DOCUMENT EXTRACT:

Many of you may have already heard of Go Coffee Go. For those of you who haven’t, it’s a shopping site that allows you to purchase coffees from multiple roasters in one place. What initially attracted me to the site was that fact that so many good roasters were selling coffee there, but I had a lot of questions as I scanned the site. Before I ordered I wanted some details as to how the whole thing worked. What were the pros and cons of this site as compared to ordering direct from the roasters. At the very least, I wanted a little incentive to give it a try.
One good thing about running a coffee blog is that companies selling coffee sometimes reach out to me to give their products a try. Go Coffee Go was willing to provide me with a small gift certificate (they sell those too) to begin looking around. It was just the incentive I needed to order some coffee and now you’ll benefit from my research.
Lots of Good Roasters, Lots of Good Beans
As I said, the big plus to Go Coffee Go is the fact that they’ve already gathered together a healthy collection of excellent roasters. Currently the list includes twelve roasters, including Bay Area favorites like Ritual, Barefoot and Verve, and several others from around the country that have earned various top-roaster accolades such as roaster of the year awards bestowed by Roast magazine. The bottom line is that these roasters are sourcing good coffees and roasting them well; they are the types of coffees that would tend to rank well on this blog.
While not every coffee offered by a given roaster is available on Go Coffee Go, the coffees you’ll find there are not the less than fresh B-list beans you might sometimes find at grocers and other locations where these roasters sell their coffees. Coffees ordered on Go Coffee Go are typically roasted the day or day after you order and include coffees such as Cup of Excellence winners, high stakes coffees like the Esmeralda Geisha, other quality micro-lot coffees or blends that have received high marks from reviewing sites like Coffee Review.
How does this web portal thingy work anyway?
The basic interaction is simple enough. Just like any shopping site, you create an account, select the coffees you’d like to purchase, place them in your cart and pay. What happens then is that Go Coffee Go transmits your order to the roasters themselves. So the order is filled and shipped directly to you by the roaster.
Go Coffee Go is essentially an Amazon marketplace for coffee. They handle the ordering, but the roaster still treats the order like one from their own site, ensuring freshness and as rapid a delivery as you pay for. Prices are usually identical to what you’d pay on the roasters’ own sites, which makes me wonder how Go Coffee Go earns a profit (a finders fee I guess). Go Coffee Go also clarifies, just as you might see from any of these roasters that certain, smaller, select lots of coffee may only get roasted on set days of the week and that you should expect such a delay if ordering these particular coffees.
And That’s Not All…
There are a few other bells and whistles that you may find beneficial. First is the fact that the site is search savvy, allowing you to look up coffees in lots of different ways. I always like to know that finding a given coffee isn’t like finding a needle in a haystack.
Go Coffee Go also offers a list of rotating specials, three roasters offering free shipping on the purchase of three or more bags of beans. Shipping remains the bane of all online coffee ordering as far as I’m concerned. It’s the major obstacle preventing me from taking advantage of it more. I appreciate any attempts to remove that barrier even if I’m unlikely to order three bags of coffee at once.

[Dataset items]
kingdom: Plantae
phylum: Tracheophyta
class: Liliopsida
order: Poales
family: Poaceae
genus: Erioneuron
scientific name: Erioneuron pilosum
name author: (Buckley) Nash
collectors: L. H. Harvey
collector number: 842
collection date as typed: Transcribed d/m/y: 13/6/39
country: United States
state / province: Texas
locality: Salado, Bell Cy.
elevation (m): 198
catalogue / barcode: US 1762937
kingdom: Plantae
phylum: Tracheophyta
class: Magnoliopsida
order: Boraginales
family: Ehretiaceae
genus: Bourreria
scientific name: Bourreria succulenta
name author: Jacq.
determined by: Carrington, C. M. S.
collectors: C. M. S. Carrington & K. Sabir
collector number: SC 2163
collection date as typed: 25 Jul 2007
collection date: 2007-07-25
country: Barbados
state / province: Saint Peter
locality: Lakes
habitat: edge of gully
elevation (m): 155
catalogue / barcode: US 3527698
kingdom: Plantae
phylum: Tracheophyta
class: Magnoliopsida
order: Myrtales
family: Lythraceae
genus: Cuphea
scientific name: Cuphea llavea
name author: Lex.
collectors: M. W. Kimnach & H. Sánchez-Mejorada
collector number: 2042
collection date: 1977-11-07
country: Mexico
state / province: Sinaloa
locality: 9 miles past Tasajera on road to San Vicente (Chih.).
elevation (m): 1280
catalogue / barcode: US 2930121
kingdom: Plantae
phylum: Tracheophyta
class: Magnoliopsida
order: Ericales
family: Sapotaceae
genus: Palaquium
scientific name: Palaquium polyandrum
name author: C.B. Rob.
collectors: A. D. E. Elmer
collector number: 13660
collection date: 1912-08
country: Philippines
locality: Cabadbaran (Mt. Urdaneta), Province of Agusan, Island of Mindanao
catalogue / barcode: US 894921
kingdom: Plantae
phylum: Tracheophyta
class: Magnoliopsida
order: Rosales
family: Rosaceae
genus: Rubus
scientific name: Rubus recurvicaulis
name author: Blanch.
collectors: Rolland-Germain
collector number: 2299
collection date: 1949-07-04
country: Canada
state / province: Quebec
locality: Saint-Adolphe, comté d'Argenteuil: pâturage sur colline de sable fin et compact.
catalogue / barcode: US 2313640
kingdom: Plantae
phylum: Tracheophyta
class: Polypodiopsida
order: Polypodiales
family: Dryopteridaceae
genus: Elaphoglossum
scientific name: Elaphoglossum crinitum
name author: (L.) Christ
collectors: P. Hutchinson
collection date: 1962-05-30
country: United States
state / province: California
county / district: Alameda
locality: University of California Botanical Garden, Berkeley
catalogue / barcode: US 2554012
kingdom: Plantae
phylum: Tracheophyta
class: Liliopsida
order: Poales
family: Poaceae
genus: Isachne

CHALLENGES:
**a)** Retype the section of the Go Coffee Go review between "While not every" and "thingy work anyway?", inclusive.
**b)** Answer these questions using the Go Coffee Go review:
(i) How many roasters does the site's list currently include?
(ii) Who fills and ships an order placed through the site?
(iii) How many bags of beans must be bought to get free shipping under the rotating specials?
**c)** Write what comes next in the Go Coffee Go review, starting after its final sentence.

THE RESPONSES:
**a)**
While not every coffee offered by a given roaster is available on Go Coffee Go, the coffees you’ll find there are not the less than fresh B-list beans you might sometimes find at grocers and other locations where these roasters sell their coffees. Coffees ordered on Go Coffee Go are typically roasted the day or day after you order and include coffees such as Cup of Excellence winners, high stakes coffees like the Esmeralda Geisha, other quality micro-lot coffees or blends that have received high marks from reviewing sites like Coffee Review.
How does this web portal thingy work anyway?

**b)**
(i) Twelve.
(ii) The roaster.
(iii) Three or more.

**c)**
Intriguing, but a feature I didn’t explore thoroughly, is Go Coffee Go’s autoship option. Basically, you line a up a queue of coffees and specify how often you want them shipped. The website will keep kicking out orders on a set schedule to you, with the option to pause or change the timing whenever you like. It seems to me that this features makes Go Coffee Go less Amazon and more Netflix. For folks who do a lot of mail order coffee, this could be a really attractive option.
Finally, there are two types of recommendations: those from customers and those from “Professor Peaberry,” Go Coffee Go’s mascot and coffee sommelier. I generally distrust popular reviews on matters of taste, which is why I follow professional critics and dislike sites like yelp. Then again, the folks who shop for this sort of coffee may be a select enough market to offer some genuinely good criticism. If not, there’s always Prof. Peaberry’s picks, which offer nice details about the coffee. They seemed knowledgeable enough, but I couldn’t sort out why the website itself might push one coffee over another or ever badmouth a give coffee if it were warranted? The bottom line, though, is that with coffee like this, you can’t go too wrong, no matter who’s recommending what.
So Be Honest. What’s Not So Good About It?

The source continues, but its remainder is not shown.